In a letter to the editor, Jersey City resident Ricardo Luis Rojas states his case as to why in New Jersey, insurrectionists aren’t the only threat to democracy.
A year ago, right-wing insurrectionists overran the Capitol seeking to undermine and overthrow democracy. If you’re a regular New York Times or Washington Post reader, I wouldn’t blame you for believing democratic backsliding is a solely right-wing illness.
After all, Democrats want to pass a new voting rights act and to condemn the insurrectionists. But here in New Jersey, destroying democratic norms is a bipartisan collaboration.
The coronation of Robert Menendez, Jr. is the conservative Democratic establishment’s latest display of craven disregard and disdain for democracy: a person with no qualifications for federal office magically locked up the support of every establishment politician in the state and was given the Line before even announcing their candidacy, before even releasing the bullet points of their platform.
Yet, Menendez Jr. is only the most extreme example. New Jersey is an aristocracy.
Here nepotism is an integral part of the political establishment from the governor’s mansion down to the lowest county committee seat.
How can New Jersey’s Democrats condemn Trump’s sins when they actively enable not just the Menendezes, but also the DeGises, Vainieris, Norcrosses, Paynes, and more?
Unlike Menendez Jr., I am the son of a Cuban political refugee who fled Castro’s persecution. Abuelo Luis y Abuela Gladys didn’t have the luxury of evading the revolution years before Castro paraded through Havana.
While my father languished in jail for his political dissidence, Menendez Sr. was double-dipping as mayor of Union City and the 33rd district’s state senator.
My father came to Union City to earn an honest living for his family, to give me a better life than was possible for him. When he came to this country with only a change of clothes and a toothbrush, he believed he was stepping onto democratic soil.
To our great disappointment, New Jersey’s political culture looks like Cuba’s: where power passes between blood relations, where the children of politicians live in extravagance while enriching themselves off the misery of the working class, where the theatre of democracy is used to legitimize corruption.
Papi went to prison for daring to utter “Abajo con Fidel! Abajo con el comunismo! (Down with Fidel! Down with communism!),” but my cry for justice is “Down with nepotism! Down with aristocracy!”
We Latin people know nepotism’s stench because it’s a prevailing part of politics in our countries of origin. We saw first-hand how nepotism erodes trust in democratic institutions. We believed things were different here.
We were told in the United States there was respect for democracy and institutions. Each shady backroom stunt is a nail in the coffin of our democracy because nepotism is a betrayal of the promise of America.
The conservative Democratic establishment will try to mask the smell of their corruption with an aesthetic of democracy, progress, or social justice, but their words ring hollow next to their actions.
Nonetheless, in the face of this evil I gain strength from my faith. According to Christian tradition, Jesus Christ’s promise is salvation: that the rich will be sent away empty and the meek will inherit the earth.
In His time, like ours, wealthy, well-connected families used their power to exploit the poor; they were the moneychangers who defiled God’s house.
Today’s moneychangers defile the people’s house, and we should follow Christ’s example to turn over their tables and drive out the corrupt families who exploit us.

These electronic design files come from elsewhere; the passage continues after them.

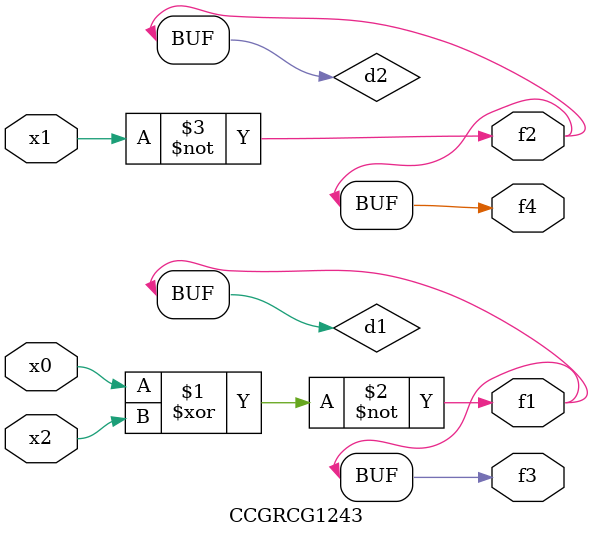
<source format=v>
module CCGRCG1243(
	input x0, x1, x2,
	output f1, f2, f3, f4
);

	wire d1, d2, d3;

	xnor (d1, x0, x2);
	nand (d2, x1);
	nor (d3, x1, x2);
	assign f1 = d1;
	assign f2 = d2;
	assign f3 = d1;
	assign f4 = d2;
endmodule

</source>
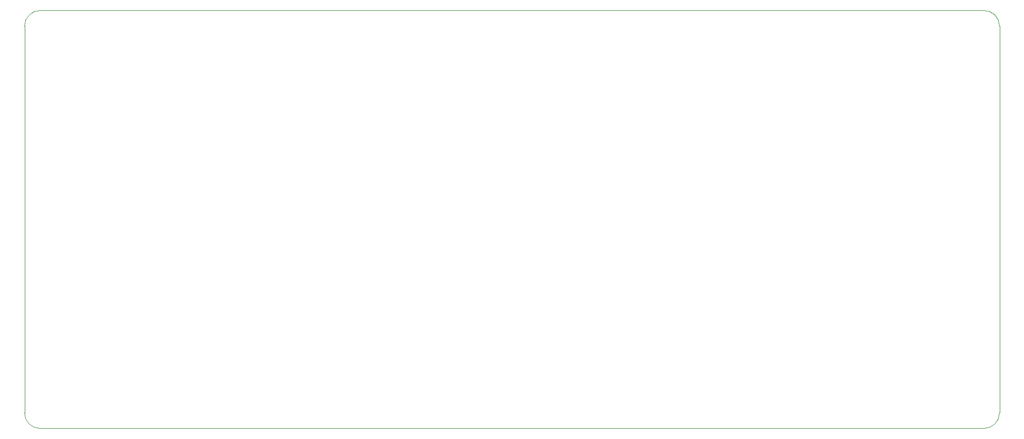
<source format=gbr>
G04 #@! TF.GenerationSoftware,KiCad,Pcbnew,(5.1.4)-1*
G04 #@! TF.CreationDate,2020-03-26T15:58:28-04:00*
G04 #@! TF.ProjectId,counter,636f756e-7465-4722-9e6b-696361645f70,v01*
G04 #@! TF.SameCoordinates,Original*
G04 #@! TF.FileFunction,Profile,NP*
%FSLAX46Y46*%
G04 Gerber Fmt 4.6, Leading zero omitted, Abs format (unit mm)*
G04 Created by KiCad (PCBNEW (5.1.4)-1) date 2020-03-26 15:58:28*
%MOMM*%
%LPD*%
G04 APERTURE LIST*
%ADD10C,0.050000*%
G04 APERTURE END LIST*
D10*
X53340000Y-135128000D02*
G75*
G02X50800000Y-132588000I0J2540000D01*
G01*
X210820000Y-132588000D02*
G75*
G02X208280000Y-135128000I-2540000J0D01*
G01*
X208280000Y-66548000D02*
G75*
G02X210820000Y-69088000I0J-2540000D01*
G01*
X50800000Y-69088000D02*
G75*
G02X53340000Y-66548000I2540000J0D01*
G01*
X208280000Y-66548000D02*
X53340000Y-66548000D01*
X210820000Y-132588000D02*
X210820000Y-69088000D01*
X53340000Y-135128000D02*
X208280000Y-135128000D01*
X50800000Y-69088000D02*
X50800000Y-132588000D01*
M02*

</source>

As we confront the modern aristocracy’s drive to slow and co-opt society’s progress to their own selfish ends, we progressives will never give up the fight for workers, the poor, the sick, the houseless, the immigrant, the marginalized, and the downtrodden.
I have faith that the moral arc of history bends towards justice for “Blessed are those who hunger and thirst for righteousness, for they will be satisfied.”
Ricardo Luis Rojas Estrada
Ricardo is a progressive organizer from Union City currently residing in Jersey City.